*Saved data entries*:
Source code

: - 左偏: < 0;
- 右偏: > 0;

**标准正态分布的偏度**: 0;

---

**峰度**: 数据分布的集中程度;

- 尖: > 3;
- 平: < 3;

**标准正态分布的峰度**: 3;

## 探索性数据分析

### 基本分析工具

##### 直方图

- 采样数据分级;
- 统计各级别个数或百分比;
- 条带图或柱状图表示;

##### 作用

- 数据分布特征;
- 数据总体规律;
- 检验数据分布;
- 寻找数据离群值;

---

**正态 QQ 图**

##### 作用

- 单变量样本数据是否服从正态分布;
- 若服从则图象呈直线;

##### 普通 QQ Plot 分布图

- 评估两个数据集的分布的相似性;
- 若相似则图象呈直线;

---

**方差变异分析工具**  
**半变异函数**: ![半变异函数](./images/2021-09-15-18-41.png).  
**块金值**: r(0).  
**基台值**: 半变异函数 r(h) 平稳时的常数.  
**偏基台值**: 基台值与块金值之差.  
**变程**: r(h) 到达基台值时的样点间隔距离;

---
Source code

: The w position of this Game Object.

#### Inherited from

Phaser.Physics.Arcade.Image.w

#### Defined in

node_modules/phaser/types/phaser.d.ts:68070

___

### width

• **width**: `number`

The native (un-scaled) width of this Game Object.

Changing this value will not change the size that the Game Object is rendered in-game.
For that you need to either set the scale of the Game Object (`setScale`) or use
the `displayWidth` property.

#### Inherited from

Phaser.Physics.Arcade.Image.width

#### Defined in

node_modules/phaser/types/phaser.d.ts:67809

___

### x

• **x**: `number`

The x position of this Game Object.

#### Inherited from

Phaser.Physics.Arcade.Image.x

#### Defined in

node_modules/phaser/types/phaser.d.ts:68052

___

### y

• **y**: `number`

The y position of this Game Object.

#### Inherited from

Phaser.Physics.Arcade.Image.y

*Exercise*: Rewrite the part of the items that runs from their start through the line containing "##### 普通 QQ Plot 分布图", swapping "作用" for "用途" and leaving everything else unchanged.

*Result*:
Source code

: - 左偏: < 0;
- 右偏: > 0;

**标准正态分布的偏度**: 0;

---

**峰度**: 数据分布的集中程度;

- 尖: > 3;
- 平: < 3;

**标准正态分布的峰度**: 3;

## 探索性数据分析

### 基本分析工具

##### 直方图

- 采样数据分级;
- 统计各级别个数或百分比;
- 条带图或柱状图表示;

##### 用途

- 数据分布特征;
- 数据总体规律;
- 检验数据分布;
- 寻找数据离群值;

---

**正态 QQ 图**

##### 用途

- 单变量样本数据是否服从正态分布;
- 若服从则图象呈直线;

##### 普通 QQ Plot 分布图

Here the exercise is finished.